Grand Gesture: ATP Seeks $50M From Grand Slam Profit ChestPublished June 9, 2003
|ATP Wants $50M To Promote
Tour & Pay Players
The ATP "has asked that some $50[M] in profits from the four lucrative Grand Slam events be used to fund increased prize money and pension plans, and to promote the tour and its players," according to Lauren Peterson of the L.A. TIMES, who noted that the idea was met "less than enthusiastically by the Grand Slam tournaments." Grand Slam officials in a statement said that each of their events had "re-confirmed its individual right to continue determining levels of player compensation and unanimously" rejected the proposal. An ATP spokesperson declined to comment, saying only the ATP is "not going to negotiate in the press." Meanwhile, the breakaway IMTA, which claims to have 62 players, had its own meeting with Grand Slam execs on Wednesday. IMTA Administrative Dir Henri-James Tieleman said that he was "pleasantly surprised" at "how well his group was received." ATP officials noted that none of the players "has given up membership in the ATP." An ATP statement read, "We question what, if any, real commitment many players on the list have made to IMTA. ... [ATP] will not be deterred in pursuing our goal of achieving a fair investment in our sport from the Grand Slams." IMTA member Mike Bryan said, "I think this should have been done a long time ago. We just want to put pressure on them" (L.A. TIMES, 6/8). TENNIS WEEK called the ATP's $50M request a "startling show of bravura" (TENNIS WEEK, 6/8).

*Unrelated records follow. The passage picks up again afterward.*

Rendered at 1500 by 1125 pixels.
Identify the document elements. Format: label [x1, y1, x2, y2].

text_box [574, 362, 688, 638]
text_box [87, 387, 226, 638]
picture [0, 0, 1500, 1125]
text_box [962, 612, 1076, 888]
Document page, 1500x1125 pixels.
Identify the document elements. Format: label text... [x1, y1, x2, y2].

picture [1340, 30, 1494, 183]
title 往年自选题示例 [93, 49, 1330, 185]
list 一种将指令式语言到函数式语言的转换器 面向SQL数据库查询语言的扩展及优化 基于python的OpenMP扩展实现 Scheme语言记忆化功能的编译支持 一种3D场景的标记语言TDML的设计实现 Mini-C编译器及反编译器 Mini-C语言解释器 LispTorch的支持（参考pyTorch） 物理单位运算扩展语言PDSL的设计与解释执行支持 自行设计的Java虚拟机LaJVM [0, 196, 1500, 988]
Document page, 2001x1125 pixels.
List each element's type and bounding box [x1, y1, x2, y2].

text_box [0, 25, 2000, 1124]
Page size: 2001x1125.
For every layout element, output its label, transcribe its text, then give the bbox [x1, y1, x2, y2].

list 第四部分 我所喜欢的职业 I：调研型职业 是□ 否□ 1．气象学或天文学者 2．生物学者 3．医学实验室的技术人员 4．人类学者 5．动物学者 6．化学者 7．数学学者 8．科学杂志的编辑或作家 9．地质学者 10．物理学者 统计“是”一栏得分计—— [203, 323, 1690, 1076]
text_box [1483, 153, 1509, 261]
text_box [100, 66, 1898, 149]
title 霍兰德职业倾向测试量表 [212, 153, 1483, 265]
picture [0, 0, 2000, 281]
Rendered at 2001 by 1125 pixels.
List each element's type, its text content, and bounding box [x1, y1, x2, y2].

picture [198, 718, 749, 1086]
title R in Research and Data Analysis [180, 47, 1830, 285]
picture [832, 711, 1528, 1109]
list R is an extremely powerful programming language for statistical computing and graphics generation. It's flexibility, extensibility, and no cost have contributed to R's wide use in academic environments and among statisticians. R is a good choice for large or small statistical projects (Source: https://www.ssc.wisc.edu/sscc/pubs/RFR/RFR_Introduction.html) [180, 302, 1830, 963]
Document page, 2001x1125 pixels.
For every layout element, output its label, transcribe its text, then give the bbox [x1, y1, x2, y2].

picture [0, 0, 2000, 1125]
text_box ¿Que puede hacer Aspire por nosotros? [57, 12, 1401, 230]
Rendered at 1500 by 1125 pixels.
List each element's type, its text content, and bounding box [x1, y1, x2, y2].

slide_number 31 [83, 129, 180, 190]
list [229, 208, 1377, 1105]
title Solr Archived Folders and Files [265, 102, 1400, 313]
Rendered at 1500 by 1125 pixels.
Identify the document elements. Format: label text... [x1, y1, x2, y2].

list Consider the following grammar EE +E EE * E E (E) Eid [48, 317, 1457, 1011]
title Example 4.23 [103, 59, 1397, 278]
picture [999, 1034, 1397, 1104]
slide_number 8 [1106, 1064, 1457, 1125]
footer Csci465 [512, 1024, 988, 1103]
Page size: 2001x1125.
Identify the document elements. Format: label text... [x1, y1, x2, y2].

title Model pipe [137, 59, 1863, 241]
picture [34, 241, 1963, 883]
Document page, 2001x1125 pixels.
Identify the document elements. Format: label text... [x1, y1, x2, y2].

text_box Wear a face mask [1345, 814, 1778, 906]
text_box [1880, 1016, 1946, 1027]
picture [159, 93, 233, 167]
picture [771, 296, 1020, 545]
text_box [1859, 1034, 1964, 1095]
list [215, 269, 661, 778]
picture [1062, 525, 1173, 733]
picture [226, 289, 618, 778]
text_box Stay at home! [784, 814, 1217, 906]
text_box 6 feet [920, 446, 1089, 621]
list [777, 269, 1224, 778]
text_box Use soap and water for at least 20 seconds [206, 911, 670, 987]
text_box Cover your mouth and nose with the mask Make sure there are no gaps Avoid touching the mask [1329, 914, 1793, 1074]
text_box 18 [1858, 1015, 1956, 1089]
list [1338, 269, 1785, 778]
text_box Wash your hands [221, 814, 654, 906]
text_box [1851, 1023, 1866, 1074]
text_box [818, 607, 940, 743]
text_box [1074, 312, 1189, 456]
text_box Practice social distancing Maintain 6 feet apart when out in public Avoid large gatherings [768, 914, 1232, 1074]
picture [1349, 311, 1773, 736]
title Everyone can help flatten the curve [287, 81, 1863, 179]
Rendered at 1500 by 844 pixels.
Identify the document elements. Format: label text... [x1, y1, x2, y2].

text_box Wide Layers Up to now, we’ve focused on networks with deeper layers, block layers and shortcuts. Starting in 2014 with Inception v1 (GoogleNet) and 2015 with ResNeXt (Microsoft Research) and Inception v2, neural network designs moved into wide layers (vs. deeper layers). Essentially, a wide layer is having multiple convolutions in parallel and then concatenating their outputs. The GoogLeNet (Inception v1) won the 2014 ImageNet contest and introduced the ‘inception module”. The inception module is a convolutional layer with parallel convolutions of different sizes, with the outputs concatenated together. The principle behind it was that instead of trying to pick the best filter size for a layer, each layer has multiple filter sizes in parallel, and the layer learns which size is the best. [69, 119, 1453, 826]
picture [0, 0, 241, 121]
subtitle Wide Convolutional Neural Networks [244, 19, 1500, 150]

SPLITTER: ATP Player Council President Todd Martin told the SPORTSBUSINESS JOURNAL's Liz Mullen that the IMTA "could potentially hurt the ATP's ability to get sponsors and erode its fan base." Martin: "Why would a sponsor want to support a sport in which there are a bunch of players who want to break off? If they signed a five-year deal, they wouldn't be 100[%] confident [the ATP] would be the same thing they agreed to in the first place." IMTA spokesperson Dan Wasserman countered, "The notion that the effective representation of athletes would lead to the Armageddon of the sport is alarmist and nonsense. The fact that the emergence of strong players associations has also coincided with enormous spurts in the growth and popularity of those sports should put that rumor to rest" (SBJ, 6/9 issue).